Read the records below and report each line in which "совместимости" occurs.
━━━━━━
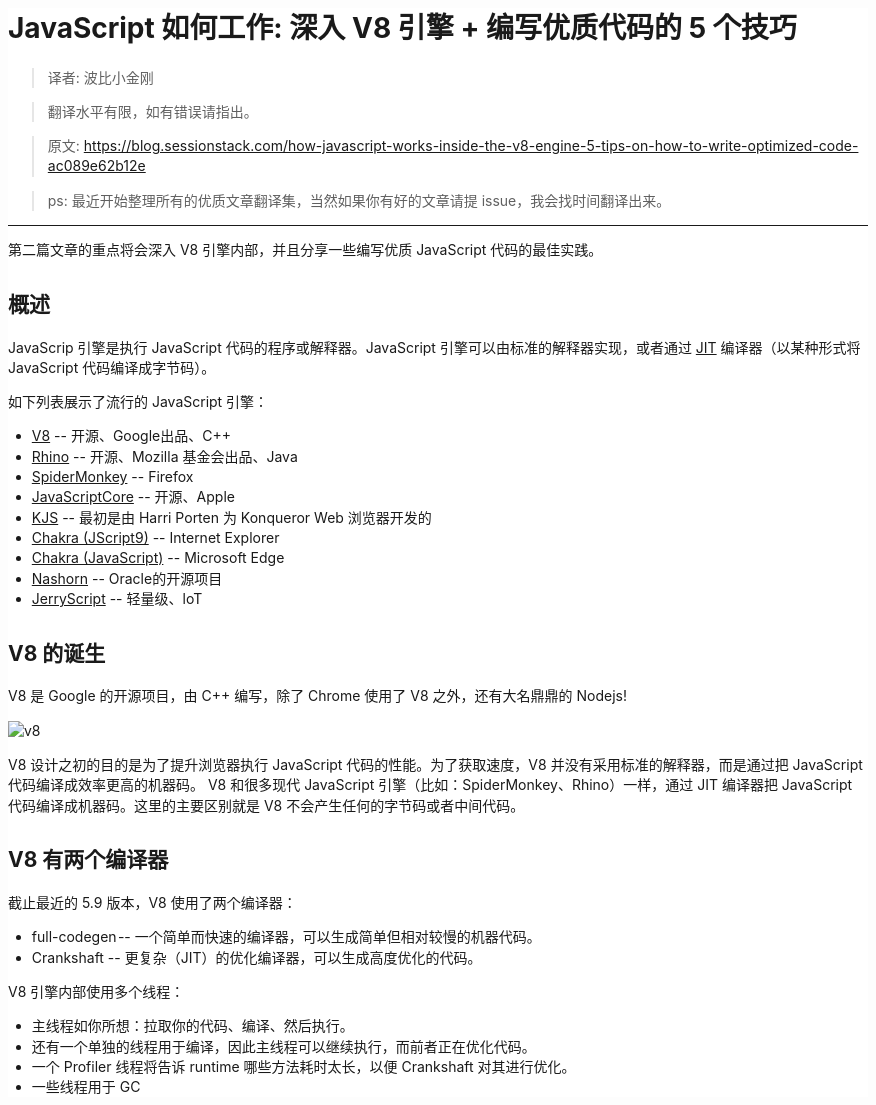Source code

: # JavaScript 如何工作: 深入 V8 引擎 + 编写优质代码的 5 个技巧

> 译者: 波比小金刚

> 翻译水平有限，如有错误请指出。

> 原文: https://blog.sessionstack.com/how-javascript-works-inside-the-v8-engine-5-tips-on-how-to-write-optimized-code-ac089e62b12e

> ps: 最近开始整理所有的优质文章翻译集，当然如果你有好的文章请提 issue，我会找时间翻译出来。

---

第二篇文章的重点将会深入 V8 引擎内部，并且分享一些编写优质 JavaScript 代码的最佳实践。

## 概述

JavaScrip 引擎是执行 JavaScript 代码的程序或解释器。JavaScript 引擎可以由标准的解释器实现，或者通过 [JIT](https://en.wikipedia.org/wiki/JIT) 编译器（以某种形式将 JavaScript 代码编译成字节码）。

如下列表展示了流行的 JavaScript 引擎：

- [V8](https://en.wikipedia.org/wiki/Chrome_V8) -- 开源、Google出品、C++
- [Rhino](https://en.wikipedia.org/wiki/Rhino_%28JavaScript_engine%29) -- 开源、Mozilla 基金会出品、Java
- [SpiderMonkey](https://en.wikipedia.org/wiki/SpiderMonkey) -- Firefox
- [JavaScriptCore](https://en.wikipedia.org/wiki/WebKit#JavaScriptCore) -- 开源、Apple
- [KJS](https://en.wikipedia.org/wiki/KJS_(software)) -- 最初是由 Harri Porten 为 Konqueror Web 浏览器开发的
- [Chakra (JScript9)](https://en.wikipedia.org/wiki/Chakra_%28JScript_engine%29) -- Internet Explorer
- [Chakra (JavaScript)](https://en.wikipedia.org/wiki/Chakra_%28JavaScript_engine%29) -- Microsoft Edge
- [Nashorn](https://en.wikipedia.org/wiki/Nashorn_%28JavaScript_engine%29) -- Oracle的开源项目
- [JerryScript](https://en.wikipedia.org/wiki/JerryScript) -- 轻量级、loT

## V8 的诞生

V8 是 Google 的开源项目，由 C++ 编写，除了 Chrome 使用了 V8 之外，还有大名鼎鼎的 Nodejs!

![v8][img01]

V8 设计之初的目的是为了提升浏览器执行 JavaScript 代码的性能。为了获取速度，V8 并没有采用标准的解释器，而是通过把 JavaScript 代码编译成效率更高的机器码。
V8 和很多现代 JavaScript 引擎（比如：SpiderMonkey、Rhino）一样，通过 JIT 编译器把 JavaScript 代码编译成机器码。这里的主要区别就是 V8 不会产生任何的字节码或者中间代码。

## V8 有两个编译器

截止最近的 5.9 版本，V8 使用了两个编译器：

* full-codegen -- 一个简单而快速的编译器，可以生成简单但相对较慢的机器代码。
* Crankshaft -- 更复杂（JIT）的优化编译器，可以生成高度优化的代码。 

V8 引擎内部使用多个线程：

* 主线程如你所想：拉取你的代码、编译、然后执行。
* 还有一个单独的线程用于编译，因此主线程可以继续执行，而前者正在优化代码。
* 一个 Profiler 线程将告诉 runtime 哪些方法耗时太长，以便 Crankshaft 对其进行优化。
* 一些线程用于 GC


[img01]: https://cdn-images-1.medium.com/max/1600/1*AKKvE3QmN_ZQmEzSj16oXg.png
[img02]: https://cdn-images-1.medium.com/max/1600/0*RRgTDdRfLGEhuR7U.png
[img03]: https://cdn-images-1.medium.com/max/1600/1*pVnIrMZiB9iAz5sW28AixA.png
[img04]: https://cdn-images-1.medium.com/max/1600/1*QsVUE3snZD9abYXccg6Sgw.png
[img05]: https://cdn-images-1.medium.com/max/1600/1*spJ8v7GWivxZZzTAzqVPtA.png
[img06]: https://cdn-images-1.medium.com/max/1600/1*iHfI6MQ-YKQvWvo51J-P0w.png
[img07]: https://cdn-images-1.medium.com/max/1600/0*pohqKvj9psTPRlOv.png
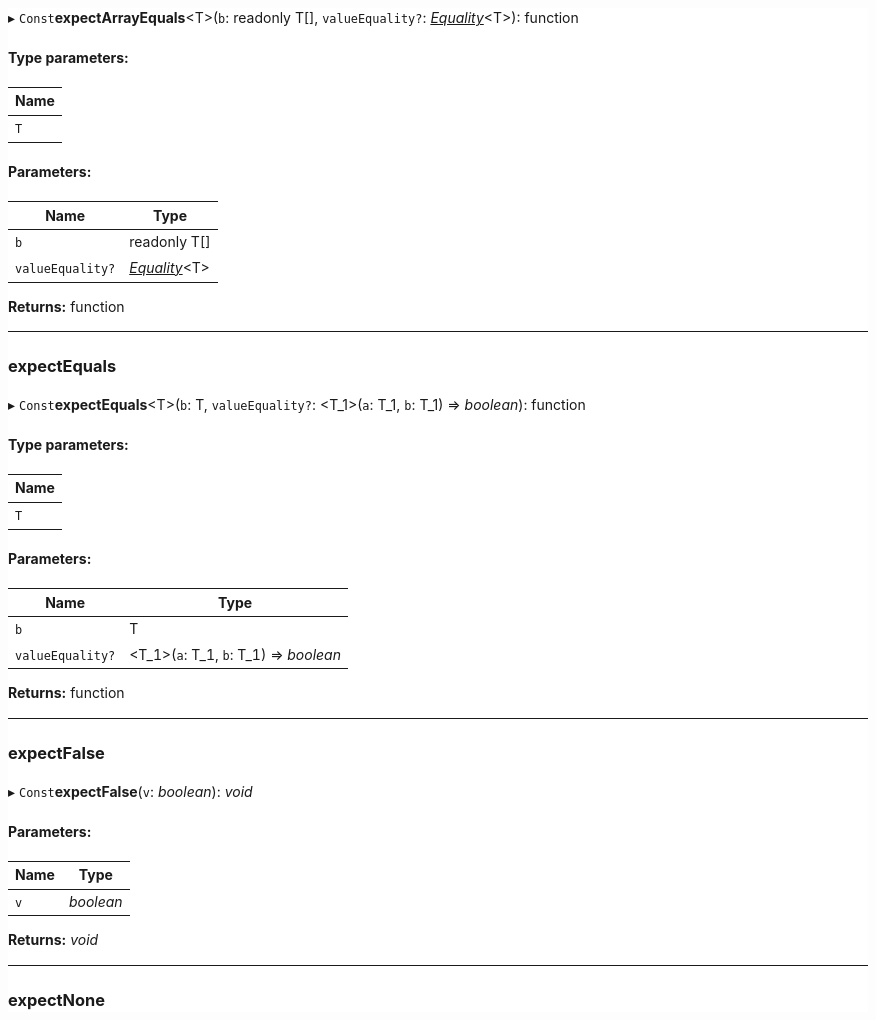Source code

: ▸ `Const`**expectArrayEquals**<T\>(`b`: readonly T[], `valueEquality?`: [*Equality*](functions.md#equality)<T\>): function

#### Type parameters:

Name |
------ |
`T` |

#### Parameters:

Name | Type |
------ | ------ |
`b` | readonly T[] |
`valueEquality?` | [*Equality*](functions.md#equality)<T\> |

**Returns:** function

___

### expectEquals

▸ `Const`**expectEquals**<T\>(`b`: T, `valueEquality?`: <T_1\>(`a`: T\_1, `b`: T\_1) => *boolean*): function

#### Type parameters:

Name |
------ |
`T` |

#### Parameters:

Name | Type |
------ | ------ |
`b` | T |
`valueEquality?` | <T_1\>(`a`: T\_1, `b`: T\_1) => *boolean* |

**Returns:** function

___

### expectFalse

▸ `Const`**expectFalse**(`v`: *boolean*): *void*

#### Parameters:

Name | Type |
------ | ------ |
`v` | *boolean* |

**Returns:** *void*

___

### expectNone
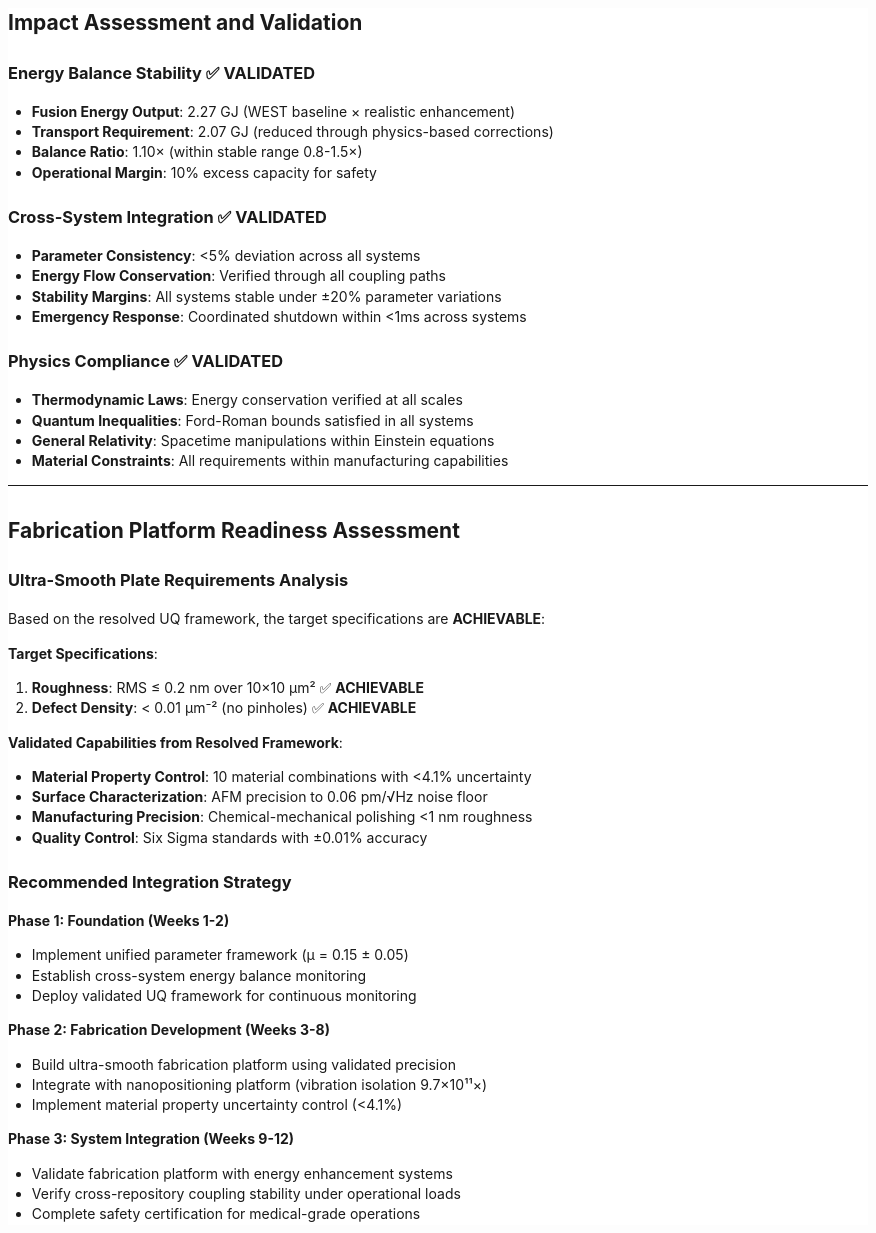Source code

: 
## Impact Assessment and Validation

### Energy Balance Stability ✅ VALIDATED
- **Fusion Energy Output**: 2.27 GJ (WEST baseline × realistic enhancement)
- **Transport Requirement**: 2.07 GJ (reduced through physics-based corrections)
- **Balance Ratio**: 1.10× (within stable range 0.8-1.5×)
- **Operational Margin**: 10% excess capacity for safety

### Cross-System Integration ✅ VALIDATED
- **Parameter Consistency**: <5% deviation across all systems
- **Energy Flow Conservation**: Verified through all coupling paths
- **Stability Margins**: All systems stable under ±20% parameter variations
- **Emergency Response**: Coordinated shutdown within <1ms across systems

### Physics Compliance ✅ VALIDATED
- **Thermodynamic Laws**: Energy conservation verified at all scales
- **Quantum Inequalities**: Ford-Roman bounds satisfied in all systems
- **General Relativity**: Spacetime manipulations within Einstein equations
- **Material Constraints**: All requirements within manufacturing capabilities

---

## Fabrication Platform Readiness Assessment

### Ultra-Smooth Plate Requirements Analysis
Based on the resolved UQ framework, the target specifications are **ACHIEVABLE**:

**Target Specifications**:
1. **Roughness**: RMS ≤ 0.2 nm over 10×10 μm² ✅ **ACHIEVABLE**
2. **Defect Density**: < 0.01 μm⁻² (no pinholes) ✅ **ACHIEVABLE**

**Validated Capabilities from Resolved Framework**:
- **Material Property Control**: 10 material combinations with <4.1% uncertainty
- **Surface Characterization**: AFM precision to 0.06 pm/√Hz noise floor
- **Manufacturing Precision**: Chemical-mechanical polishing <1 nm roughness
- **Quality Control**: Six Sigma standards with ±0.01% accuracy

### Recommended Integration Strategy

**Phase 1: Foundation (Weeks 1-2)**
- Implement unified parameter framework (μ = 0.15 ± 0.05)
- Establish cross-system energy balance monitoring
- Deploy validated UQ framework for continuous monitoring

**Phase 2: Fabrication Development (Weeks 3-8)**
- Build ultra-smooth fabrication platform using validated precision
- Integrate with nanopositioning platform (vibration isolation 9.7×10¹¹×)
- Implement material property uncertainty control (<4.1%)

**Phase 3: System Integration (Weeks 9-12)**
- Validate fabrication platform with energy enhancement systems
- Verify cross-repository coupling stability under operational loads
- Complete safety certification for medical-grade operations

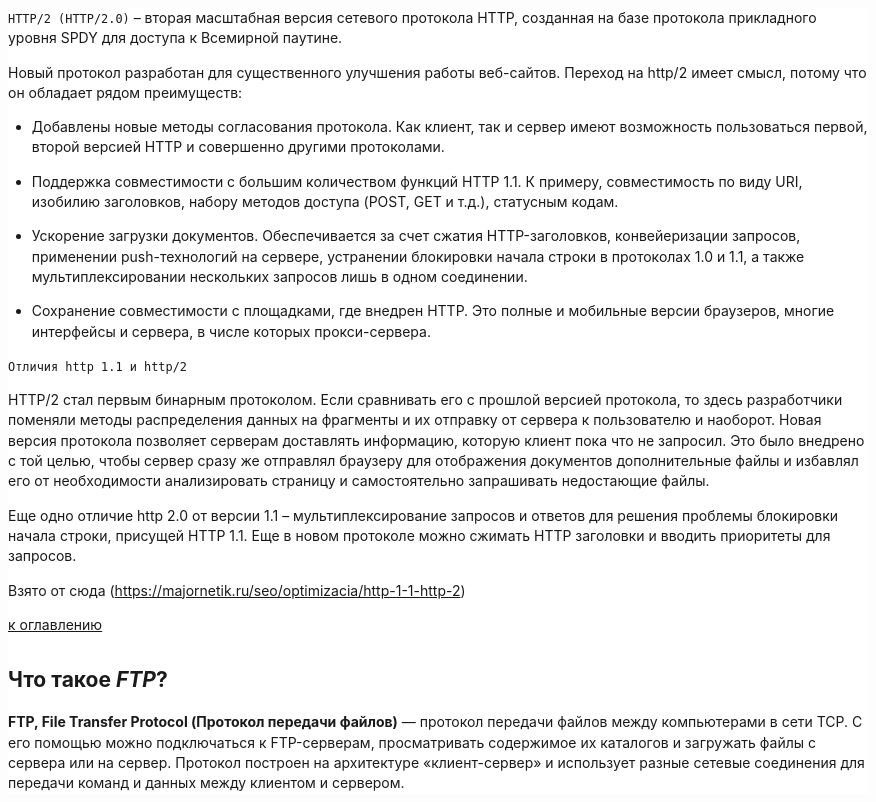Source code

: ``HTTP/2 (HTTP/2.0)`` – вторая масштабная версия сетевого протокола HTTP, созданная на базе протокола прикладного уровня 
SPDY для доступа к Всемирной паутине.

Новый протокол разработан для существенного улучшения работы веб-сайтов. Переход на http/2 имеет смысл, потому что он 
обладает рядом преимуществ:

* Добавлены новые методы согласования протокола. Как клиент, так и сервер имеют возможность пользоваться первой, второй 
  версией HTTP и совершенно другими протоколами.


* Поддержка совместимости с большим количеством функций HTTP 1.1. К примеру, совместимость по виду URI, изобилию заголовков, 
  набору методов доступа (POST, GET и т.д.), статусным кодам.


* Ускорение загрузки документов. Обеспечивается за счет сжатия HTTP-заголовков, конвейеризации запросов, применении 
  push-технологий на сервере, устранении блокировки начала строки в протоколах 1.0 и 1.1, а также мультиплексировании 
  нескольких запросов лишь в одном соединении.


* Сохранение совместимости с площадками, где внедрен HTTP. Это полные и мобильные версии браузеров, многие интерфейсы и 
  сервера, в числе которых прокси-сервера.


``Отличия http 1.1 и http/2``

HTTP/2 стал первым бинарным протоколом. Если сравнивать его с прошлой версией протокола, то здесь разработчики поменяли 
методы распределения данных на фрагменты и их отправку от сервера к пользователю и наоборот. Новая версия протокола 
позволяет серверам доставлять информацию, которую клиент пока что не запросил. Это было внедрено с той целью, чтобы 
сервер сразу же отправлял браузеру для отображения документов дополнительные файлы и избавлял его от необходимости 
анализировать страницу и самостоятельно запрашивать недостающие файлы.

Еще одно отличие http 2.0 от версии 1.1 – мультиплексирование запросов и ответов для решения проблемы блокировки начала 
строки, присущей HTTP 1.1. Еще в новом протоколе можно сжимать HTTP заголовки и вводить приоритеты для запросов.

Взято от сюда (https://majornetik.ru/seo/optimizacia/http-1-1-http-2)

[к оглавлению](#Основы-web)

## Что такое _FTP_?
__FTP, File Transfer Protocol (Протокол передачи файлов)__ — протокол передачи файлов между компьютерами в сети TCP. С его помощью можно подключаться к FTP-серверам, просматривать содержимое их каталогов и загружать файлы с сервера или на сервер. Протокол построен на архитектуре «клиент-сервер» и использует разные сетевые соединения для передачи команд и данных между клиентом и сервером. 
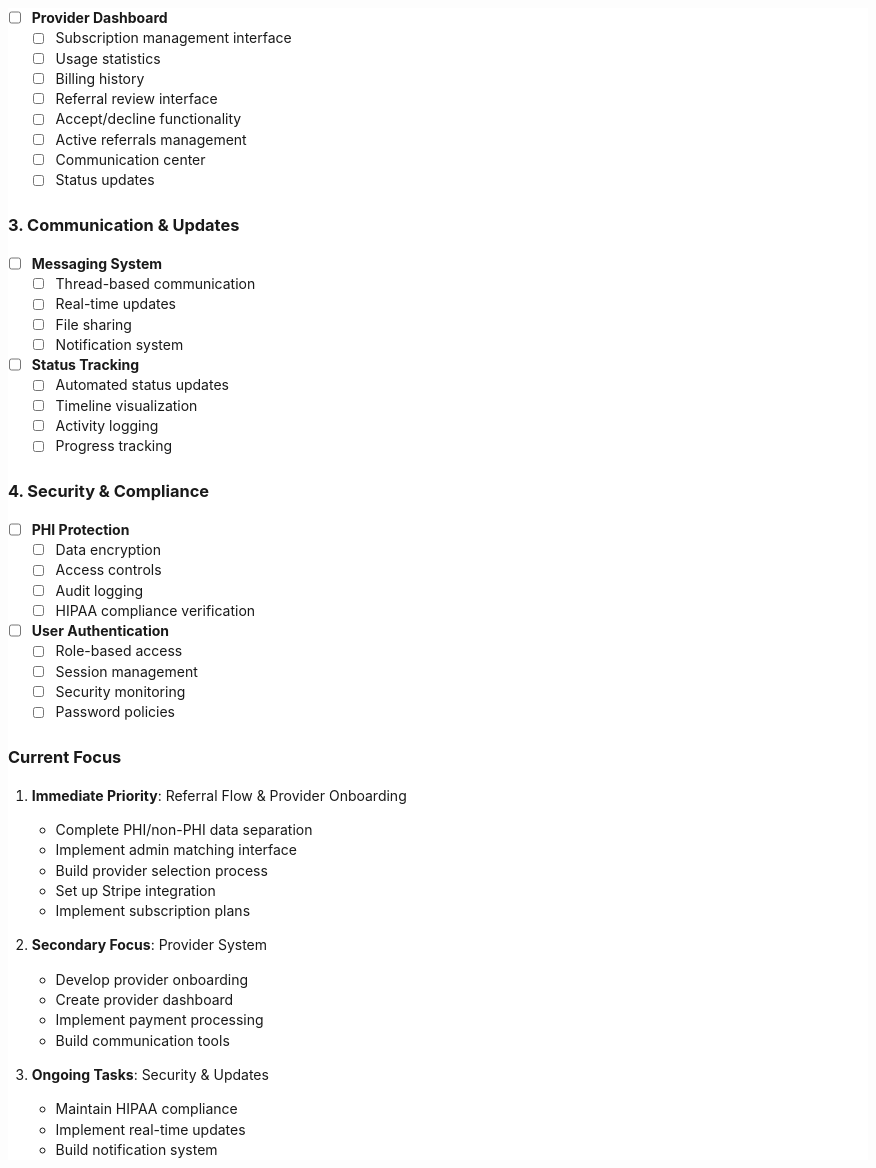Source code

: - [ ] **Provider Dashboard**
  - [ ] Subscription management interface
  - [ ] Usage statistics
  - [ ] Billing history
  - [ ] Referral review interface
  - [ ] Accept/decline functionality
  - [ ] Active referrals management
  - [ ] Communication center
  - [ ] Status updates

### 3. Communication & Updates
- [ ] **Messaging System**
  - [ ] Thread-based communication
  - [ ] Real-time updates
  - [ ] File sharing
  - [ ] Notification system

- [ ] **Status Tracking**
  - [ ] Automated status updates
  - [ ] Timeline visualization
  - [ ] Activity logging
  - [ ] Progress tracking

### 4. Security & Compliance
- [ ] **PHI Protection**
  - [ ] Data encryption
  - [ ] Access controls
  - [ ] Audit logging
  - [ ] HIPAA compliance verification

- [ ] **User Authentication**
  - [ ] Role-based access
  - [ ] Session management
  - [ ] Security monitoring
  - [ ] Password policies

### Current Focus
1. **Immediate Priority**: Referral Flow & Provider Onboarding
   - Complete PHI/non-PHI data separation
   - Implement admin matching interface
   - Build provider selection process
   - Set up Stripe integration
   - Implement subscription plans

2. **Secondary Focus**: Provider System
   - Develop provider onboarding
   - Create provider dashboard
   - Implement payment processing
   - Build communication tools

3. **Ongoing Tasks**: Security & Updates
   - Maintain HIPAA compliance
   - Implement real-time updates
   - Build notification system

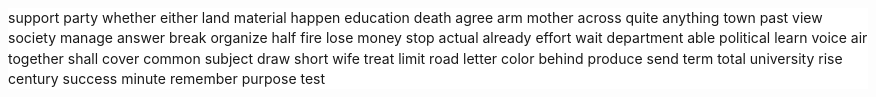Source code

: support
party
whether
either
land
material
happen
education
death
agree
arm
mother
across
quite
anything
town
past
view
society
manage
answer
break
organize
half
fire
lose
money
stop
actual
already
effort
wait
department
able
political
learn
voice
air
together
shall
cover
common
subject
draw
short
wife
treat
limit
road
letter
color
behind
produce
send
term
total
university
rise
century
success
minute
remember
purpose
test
━━━━━━
The answer
* Поддержка совместимости с большим количеством функций HTTP 1.1. К примеру, совместимость по виду URI, изобилию заголовков, 
* Сохранение совместимости с площадками, где внедрен HTTP. Это полные и мобильные версии браузеров, многие интерфейсы и 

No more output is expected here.